Department of Medicine, University of California-San Diego School of Medicine, La Jolla, California 92093-0995, USA.
Pharmacotherapy. 2010 Jun;30(6):541-53. doi: 10.1592/phco.30.6.541.
To characterize the properties and natural history of 3-hydroxy-3-methylglutaryl coenzyme A reductase inhibitor (statin)-associated muscle-related adverse effects (MAEs).
Patient-targeted postmarketing adverse-effect surveillance approach coupling survey design with an open-ended narrative.
University-affiliated health care system.
Three hundred fifty-four patients (age range 34-86 yrs) who self-reported muscle-related problems associated with statin therapy.
Patients with perceived statin-associated MAEs completed a survey assessing statin drugs and dosages; characteristics of the MAEs; time course of onset, resolution, or recurrence; and impact on quality of life (QOL). Cases were assessed for putative drug adverse-effect causality by using the Naranjo adverse drug reaction probability scale criteria and were evaluated for inclusion in groups for which mortality benefit with statins has been shown. Patients reported muscle pain (93%), fatigue (88%), and weakness (85%). Three hundred patients (85%) met literature criteria for probable or definite drug adverse-effect causality. Ninety-four percent of atorvastatin usages (240/255) generated MAEs versus 61% of lovastatin usages (38/62, p<0.0001). Higher potency statins reproduced MAEs in 100% of 39 rechallenges versus 73% (29/40) with lower potency rechallenges (p<0.01). Time course of onset after statin initiation varied (median 14 wks); some MAEs occurred after long-term symptom-free use. Recurrence with rechallenge had a significantly shorter latency to onset (median 2 wks). The MAEs adversely affected all assessed functional and QOL domains. Most patients with probable or definite MAEs were in categories for which available randomized controlled trial evidence shows no trend to all-cause mortality benefit with statin therapy.
This study complements available information on the properties and natural history of statin-associated MAEs, affirming dose dependence and strong QOL impact. The data indicating a dose-dependent relationship between MAE risk and recurrence suggest lower potency statins or discontinuation may bear consideration for ameliorating symptoms.
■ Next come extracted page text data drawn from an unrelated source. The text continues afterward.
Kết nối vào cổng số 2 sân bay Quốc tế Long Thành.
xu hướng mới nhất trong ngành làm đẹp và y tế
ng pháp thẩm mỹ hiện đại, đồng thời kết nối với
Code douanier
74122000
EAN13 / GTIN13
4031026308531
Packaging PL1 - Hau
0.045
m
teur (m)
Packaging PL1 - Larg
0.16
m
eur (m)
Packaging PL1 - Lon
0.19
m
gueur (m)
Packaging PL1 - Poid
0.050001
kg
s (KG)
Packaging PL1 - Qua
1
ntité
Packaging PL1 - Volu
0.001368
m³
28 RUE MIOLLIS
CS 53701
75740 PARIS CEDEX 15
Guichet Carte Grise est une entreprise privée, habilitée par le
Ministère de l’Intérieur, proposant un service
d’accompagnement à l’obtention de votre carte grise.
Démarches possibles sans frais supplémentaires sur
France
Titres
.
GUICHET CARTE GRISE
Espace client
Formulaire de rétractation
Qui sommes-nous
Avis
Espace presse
描述 3-羟基-3-甲基戊二酰辅酶 A 还原酶抑制剂(他汀类药物)相关肌肉不良事件(MAE)的性质和自然病史。
采用问卷调查设计与开放式叙述相结合的方法,对患者进行靶向的上市后不良事件监测。
大学附属医院医疗系统。
354 名(年龄 34-86 岁)报告他汀类药物治疗相关肌肉问题的患者。
有感知的他汀类药物相关 MAE 的患者完成了一份调查问卷,评估了他汀类药物药物和剂量;MAE 的特征;发病、缓解或复发的时间过程;以及对生活质量(QOL)的影响。使用 Naranjo 药物不良反应概率量表标准评估病例的潜在药物不良反应因果关系,并评估是否符合已证明他汀类药物具有生存获益的组别。患者报告肌肉疼痛(93%)、疲劳(88%)和虚弱(85%)。300 名患者(85%)符合文献中可能或明确的药物不良反应因果关系标准。阿托伐他汀的使用(240/255)产生 MAE 的比例为 94%,而洛伐他汀的使用(38/62)为 61%,差异具有统计学意义(p<0.0001)。更高效力的他汀类药物在 39 次再挑战中有 100%重现 MAE,而较低效力的他汀类药物再挑战中有 73%(29/40)重现(p<0.01)。他汀类药物起始后发病时间不同(中位数 14 周);一些 MAE 发生在长期无症状使用后。再挑战时 MAE 的复发潜伏期明显缩短(中位数 2 周)。MAE 对所有评估的功能和 QOL 领域均有不利影响。大多数有明确或可能 MAE 的患者属于没有他汀类药物治疗全因死亡率获益趋势的随机对照试验证据类别。
本研究补充了他汀类药物相关 MAE 的性质和自然病史的现有信息,证实了剂量依赖性和对 QOL 的强烈影响。数据表明 MAE 风险与复发之间存在剂量依赖性关系,提示较低效力的他汀类药物或停药可能有助于改善症状。